Timbulnya utang pajak karena dikeluarkannya surat ketetapan pajak oleh fiskus. Jadi sebelum ada surat ketetapan pajak maka utang pajak tidak pernah ada sehingga orang yang telah meninggal dunia sebelum adanya surat ketetapan pajak keluar maka orang tersebut bebas dari pengenaan pajak.   


SISTEM PEMUNGUTAN PAJAK

   

1.     Official Assesment System
Official Assesment System yaitu system pemungutan pajak yang menyatakan bahwa jumlah pajak yang terutang oleh wajib pajak dihitung dan ditetapkan oleh aparat pajak atau fiskus. Dalam system ini utang pajak timbul bila telah ada ketetapan pajak dari fiskus ( sesuai dengan ajaran formil tentang timbulnya utang pajak ). Jadi dalam hal ini wajib pajak bersifat pasif.

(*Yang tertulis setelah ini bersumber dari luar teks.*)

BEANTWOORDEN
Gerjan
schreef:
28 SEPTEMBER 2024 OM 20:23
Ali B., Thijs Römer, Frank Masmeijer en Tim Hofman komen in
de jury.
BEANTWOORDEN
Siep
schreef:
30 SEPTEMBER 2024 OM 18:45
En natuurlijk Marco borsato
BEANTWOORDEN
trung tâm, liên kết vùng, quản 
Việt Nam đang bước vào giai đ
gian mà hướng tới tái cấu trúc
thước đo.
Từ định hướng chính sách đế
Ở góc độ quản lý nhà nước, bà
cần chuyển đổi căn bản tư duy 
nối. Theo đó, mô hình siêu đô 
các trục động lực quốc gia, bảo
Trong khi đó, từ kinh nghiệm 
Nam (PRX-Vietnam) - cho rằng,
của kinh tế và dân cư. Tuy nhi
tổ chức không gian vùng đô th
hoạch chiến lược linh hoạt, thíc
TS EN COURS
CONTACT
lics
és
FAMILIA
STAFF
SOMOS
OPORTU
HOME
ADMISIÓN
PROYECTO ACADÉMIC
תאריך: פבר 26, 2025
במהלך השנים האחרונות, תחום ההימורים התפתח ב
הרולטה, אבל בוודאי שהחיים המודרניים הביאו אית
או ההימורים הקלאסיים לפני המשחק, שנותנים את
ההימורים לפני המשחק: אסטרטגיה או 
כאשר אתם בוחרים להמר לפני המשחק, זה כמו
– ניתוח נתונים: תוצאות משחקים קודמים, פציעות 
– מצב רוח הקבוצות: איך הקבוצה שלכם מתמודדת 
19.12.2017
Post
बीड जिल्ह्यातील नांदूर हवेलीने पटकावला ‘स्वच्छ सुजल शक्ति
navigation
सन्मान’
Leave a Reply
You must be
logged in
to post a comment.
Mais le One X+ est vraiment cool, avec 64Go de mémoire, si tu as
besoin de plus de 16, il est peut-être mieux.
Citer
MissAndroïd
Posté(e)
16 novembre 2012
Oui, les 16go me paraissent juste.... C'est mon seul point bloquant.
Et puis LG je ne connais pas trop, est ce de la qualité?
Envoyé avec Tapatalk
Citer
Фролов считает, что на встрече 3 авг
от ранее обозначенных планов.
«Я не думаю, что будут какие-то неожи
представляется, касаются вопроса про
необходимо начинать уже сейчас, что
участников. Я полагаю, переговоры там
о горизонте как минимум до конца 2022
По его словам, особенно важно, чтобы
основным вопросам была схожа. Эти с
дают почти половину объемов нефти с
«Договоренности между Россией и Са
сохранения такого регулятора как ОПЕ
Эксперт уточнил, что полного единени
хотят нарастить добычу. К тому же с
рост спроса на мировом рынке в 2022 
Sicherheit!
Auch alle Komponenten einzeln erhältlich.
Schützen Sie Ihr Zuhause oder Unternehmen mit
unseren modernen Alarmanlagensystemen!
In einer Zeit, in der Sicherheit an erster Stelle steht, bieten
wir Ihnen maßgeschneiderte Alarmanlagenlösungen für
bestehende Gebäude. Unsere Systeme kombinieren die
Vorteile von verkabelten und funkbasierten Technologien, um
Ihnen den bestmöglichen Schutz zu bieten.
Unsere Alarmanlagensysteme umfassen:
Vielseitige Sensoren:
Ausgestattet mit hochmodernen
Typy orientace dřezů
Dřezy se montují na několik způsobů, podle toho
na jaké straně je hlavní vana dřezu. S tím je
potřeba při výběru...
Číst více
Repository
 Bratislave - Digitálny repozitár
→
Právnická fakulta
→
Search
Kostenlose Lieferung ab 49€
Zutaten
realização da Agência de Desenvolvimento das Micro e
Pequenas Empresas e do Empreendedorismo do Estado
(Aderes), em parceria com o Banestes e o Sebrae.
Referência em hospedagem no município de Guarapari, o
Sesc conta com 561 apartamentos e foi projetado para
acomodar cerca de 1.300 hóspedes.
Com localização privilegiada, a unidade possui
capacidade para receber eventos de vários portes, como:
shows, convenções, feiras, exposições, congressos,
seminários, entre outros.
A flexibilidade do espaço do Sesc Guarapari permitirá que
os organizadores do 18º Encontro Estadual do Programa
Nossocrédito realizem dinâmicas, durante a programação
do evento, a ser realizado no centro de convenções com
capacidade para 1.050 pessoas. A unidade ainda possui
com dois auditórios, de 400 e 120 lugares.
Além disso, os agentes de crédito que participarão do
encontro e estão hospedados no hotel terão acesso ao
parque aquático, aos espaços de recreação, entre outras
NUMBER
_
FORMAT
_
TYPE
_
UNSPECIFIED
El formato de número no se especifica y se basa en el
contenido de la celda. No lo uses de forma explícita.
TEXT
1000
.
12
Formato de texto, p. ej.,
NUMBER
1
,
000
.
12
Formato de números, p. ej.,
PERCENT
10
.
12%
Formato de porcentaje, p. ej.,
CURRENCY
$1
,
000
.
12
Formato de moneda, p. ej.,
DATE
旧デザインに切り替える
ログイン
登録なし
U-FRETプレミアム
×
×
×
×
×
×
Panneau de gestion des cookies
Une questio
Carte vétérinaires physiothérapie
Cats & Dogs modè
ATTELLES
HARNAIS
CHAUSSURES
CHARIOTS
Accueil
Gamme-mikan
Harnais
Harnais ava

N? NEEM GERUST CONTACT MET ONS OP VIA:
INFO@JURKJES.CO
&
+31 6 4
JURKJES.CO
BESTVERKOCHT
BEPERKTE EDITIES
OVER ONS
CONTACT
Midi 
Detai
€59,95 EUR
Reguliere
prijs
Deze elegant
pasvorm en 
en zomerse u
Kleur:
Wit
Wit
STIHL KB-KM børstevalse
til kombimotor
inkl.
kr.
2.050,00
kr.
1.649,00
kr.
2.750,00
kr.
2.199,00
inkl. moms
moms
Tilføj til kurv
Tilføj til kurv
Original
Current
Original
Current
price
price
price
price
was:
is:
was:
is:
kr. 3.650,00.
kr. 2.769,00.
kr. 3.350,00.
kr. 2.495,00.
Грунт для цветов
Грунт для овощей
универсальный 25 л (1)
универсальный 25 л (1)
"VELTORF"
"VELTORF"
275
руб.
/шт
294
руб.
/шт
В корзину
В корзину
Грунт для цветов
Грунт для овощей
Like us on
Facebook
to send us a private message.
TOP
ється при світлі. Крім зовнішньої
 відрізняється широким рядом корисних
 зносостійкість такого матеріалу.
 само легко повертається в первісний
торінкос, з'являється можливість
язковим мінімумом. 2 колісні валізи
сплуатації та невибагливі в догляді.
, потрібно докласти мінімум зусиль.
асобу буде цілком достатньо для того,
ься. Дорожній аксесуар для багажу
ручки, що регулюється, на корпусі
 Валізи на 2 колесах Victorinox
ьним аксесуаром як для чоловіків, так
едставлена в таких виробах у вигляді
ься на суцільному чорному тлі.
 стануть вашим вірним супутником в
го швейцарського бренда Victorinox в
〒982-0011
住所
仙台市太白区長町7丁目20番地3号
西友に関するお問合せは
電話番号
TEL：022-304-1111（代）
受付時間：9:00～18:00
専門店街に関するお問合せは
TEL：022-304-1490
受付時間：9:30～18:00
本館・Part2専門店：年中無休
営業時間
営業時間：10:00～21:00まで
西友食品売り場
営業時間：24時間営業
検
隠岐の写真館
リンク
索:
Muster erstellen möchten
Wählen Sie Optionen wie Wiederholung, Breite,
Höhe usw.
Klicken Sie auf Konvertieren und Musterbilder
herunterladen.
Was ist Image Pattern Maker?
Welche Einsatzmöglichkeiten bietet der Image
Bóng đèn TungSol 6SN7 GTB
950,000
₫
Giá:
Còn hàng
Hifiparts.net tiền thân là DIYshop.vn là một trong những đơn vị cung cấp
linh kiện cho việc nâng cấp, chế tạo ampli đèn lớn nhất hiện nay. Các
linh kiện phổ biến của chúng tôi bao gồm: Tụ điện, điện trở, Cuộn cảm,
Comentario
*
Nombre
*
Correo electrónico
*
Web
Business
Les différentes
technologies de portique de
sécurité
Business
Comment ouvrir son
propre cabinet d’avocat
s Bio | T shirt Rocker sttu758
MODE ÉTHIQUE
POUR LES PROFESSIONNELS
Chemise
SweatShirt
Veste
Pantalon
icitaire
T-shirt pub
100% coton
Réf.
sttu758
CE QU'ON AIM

2.     Self Assesment System
Self Assesment System yaitu system pemungutan pajak dimana wewenang menghitung besarnya pajak yang terutang oleh wajib pajak diserahkan oleh fiskus kepada wajib pajak yang bersangkutan, sehingga dengan sisten ini wajib pajak harus aktif untuk menghitung, menyetor dan melaporkan kepada Kantor Pelayanan Pajak ( KPP ), sedangkan fiskus bertugas memberikan penerangan dan pengawasan.

3.     With Holding System
With Holding System yaitu system pemungutan pajak yang menyatakan bahwa jumlah pajak yang terutang dihitung oleh pihak ketiga ( yang bukan wajib pajak dan juga bukan aparat pajak / fiskus ).